Pada prinsipnya buku-buku itu membeberkan tentang kesempurnaan hidup (θεοσις) melalui purifikasi (καθαρσις) dan iluminasi (φοτισις). Pengantarnya mengatakan :
"The Philokalia is an itinerary through the labyrinth of time, a silent way of love and gnosis through the deserts and emptinesses of life, especially of modern life, a vivifying and fadeless presence. It is an active force revealing a spiritual path and inducing man to follow it. It is a summons to him to overcome his ignorance, to uncover the knowledge that lies within, to rid himself of illusion and to be receptive to the grace of the Holy Spirit, who teaches all things and brings all things to remembrance."

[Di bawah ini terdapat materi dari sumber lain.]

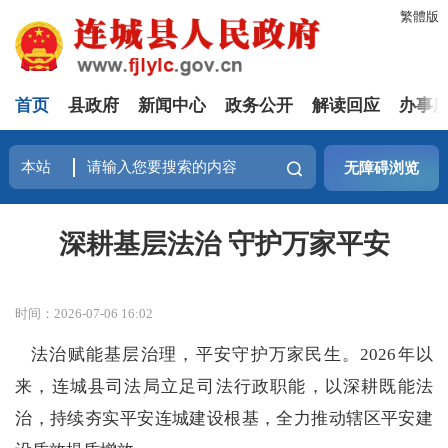
繁體版
首页
县政府
新闻中心
政务公开
解读回应
办事
无障碍浏览
深耕基层法治 守护万家平安
时间：2026-07-06 16:02
法治赋能基层治理，平安守护万家民生。2026年以
来，连城县司法局立足司法行政职能，以深耕既能法
治，持续夯实平安连城建设根基，全力推动辖区平安建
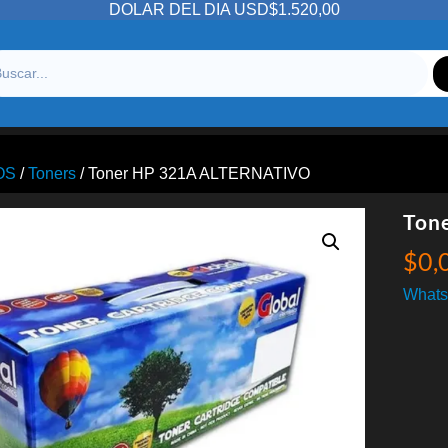
DOLAR DEL DIA USD$1.520,00
OS
/
Toners
/ Toner HP 321A ALTERNATIVO
Ton
$
0,
Whats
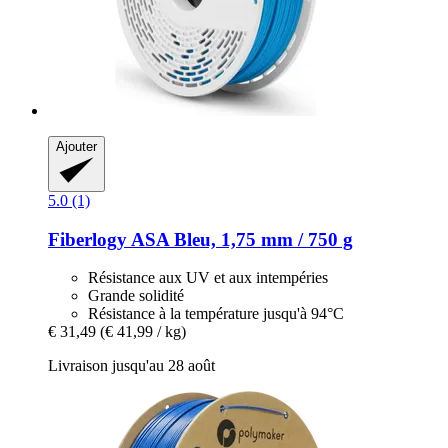
Ajouter
5.0 (1)
Fiberlogy
ASA Bleu, 1,75 mm / 750 g
Résistance aux UV et aux intempéries
Grande solidité
Résistance à la température jusqu'à 94°C
€ 31,49
(€ 41,99 / kg)
Livraison jusqu'au 28 août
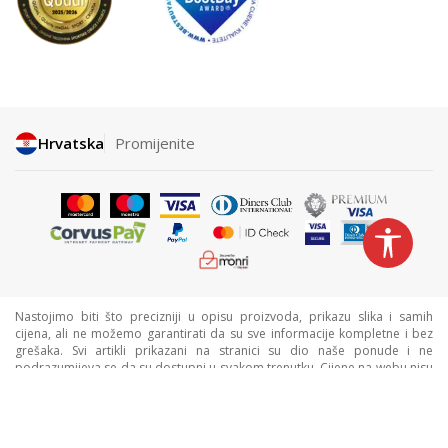
Hrvatska
Promijenite
Nastojimo biti što precizniji u opisu proizvoda, prikazu slika i samih
cijena, ali ne možemo garantirati da su sve informacije kompletne i bez
grešaka. Svi artikli prikazani na stranici su dio naše ponude i ne
podrazumijeva se da su dostupni u svakom trenutku. Cijene na webu nisu
nužno iste kao cijene u trgovinama. Webshop može imati popuste
namijenjene isključivo web kupcima.
©2026
www.sportvision.hr
, Izrada
NB SOFT
. Sva prava zadržana.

Philokalia tentunya pertama-tama tidak mengacu pada buku-buku tersebut. Meskipun spiritnya sama. Jalan kesempurnaan itu bersifat estetik bukan asketik. Estetik itu via positiva bukan via negativa. Purifikasi dan iluminasi itupun merupakan pengalaman estetik, bukan etik, apalagi logik. Hanya mereka yang memuja keindahan akan mendapat ganjarannya. Pemahaman tingkat mendalam dari kata purifikasi dan iluminasi itu bila seseorang mampu mentransendensir “philosophia” dengan “philokalia” dengan kata lain mengatasi kata “memahami” dengan “mengagumi”. Kata “mengagumi” itu setingkat lebih tinggi dari kata cinta. “Mengagumi’ itu radikalisasi dari cinta. Itu secara horisontal. Secara vertikalpun, untuk mendekati yang “tak tampak”, yang misteri, yang ilahi atau Allah itu hanya bisa dikagumi bukan dipahami. Kekaguman adalah sumber dan puncak pengetahuan, bahkan menunjuk pada kwalitasnya. Saya mengagumi maka saya ada, admiro ergo sum.
Pada mulanya eikon (imago) bukan logos. Logos hanya suatu ihtiar membahasakan eikon. Misteri inkarnasi adalah kembalinya Logos menjadi Eikon; Sabda menjadi imej. Yesus hadir di dunia ketika manusia tenggelam dalam lautan kata (logos), ide, konsep dan pemikiran yang menjadi labirin. Berputar-putar tak menentu dan tak juntrung. Yesus adalah “land mark”, adalah Eikon, adalah jendela, adalah pintu keluar dan pintu masuk yang paling baik, benar dan indah.
(† fabie sebastian heatubun).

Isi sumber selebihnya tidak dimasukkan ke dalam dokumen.